::: Text zur Analyse :::
Hüster: Zunächst liefen Filme wie „Pal Joey“, „Oliver Twist“, „Porgy and Bess“ und „Lieben Sie Brahms?“, später kamen Filme des europäischen Avantgarde-Kinos dazu.
Die Galerie Cinema war Ihr erstes Kino, in dem Sie frei schalten und walten konnten. Was war das für ein Gefühl?
Hüster: Das war toll, Unabhängigkeit pur. Niemand sagte mir, was ich machen sollte. Ich zeigte die junge Garde der Autorenfilmer wie Schlöndorff und Fassbinder und so was wie „Tschaikowsky“ von Ken Russell, der nicht nur perfekt gemacht ist, sondern auch kulturpolitisch brisant. Und ich zeigte regelmäßig erotische Filme wie Louis Malles „Herzflimmern“ oder Coline Serreaus „Pourquoi Pas!“. Die waren revolutionär.
In dieser Zeit lernten Sie Marianne Menze kennen. Haben Sie sich schlagartig verliebt?
Hüster: Das kann man so sagen. Das war 1973, in der ersten Spielwoche von „2001: Odyssee im Weltraum“. Wir hatten einen sehr ähnlichen Lebensstil. Vor allem ihre Aufrichtigkeit hat uns im Laufe der Jahre immer mehr zusammengebracht.
Arbeitete sie in der Galerie schon mit?
Hüster: Sicher. Wir mussten ja alles selber machen: putzen, reparieren, einkaufen, Filme auswählen, vorführen, mit Verleihern verhandeln, zu Filmtagen fahren. Als 1980 das Eulenspiegel dazu kam und sich das Ganze ausweitete, stieg sie aus dem Schuldienst aus.
Das 50er-Jahre-Kino an der Steeler Straße war Ihr erster Schatz.
Hüster: Von den Kinos, die 1980 noch übrig waren, war es das einzige, das noch über eine vernünftige Technik verfügte, also eine Panoramaleinwand hatte und Vierkanal-Stereoton. Inzwischen wurde die gesamte Technik erneuert und um einen 70mm-Projektor mit größeren Bildwand ergänzt. Ich habe immer darauf geachtet, dass projektionstechnisch alles auf dem neuesten Stand ist. Denn wenn hier etwas nicht stimmt, ist die Illusion zerstört.
Dem Einzug des Multiplex-Kinos konnten Sie trotzen und in den 1990er Jahren drei weitere historische Kinos retten sowie eines neu eröffnen. Was waren die Beweggründe?
Hüster: Da war das Filmstudio von 1924, das älteste Essener Kino. So etwas kann man doch nicht vor die Hunde gehen lassen, auch wenn es völlig heruntergekommen war. 1995 kam das Astra dazu, das zu Recht die kleine Lichtburg genannt wurde. Und das Rio in Mülheim.
:::
◆ **Auszuführende Aufgaben**
[1] Gib den Absatz aus dem Interview, der mit „Hüster: Sicher. Wir mussten ja alles selber machen“ beginnt, als knappe Stichpunktliste mit seinen wesentlichen Fakten wieder.
[2] Beantworte anhand des Interviews, in welchem Jahr Hüster Marianne Menze kennenlernte.
::: Gegebene Informationen :::
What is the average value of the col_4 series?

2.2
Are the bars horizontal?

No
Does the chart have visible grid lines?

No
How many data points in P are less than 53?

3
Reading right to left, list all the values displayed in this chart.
:::
◆ **Ergebnisse in Reihenfolge**
[1]
- Marianne Menze arbeitete bereits in der Galerie mit.
- Alle Arbeiten erledigten sie selbst: putzen, reparieren, einkaufen, Filme auswählen und vorführen, mit Verleihern verhandeln, zu Filmtagen fahren.
- Als 1980 das Eulenspiegel hinzukam und sich der Betrieb ausweitete, schied sie aus dem Schuldienst aus.

[2] 1973, in der ersten Spielwoche von „2001: Odyssee im Weltraum“.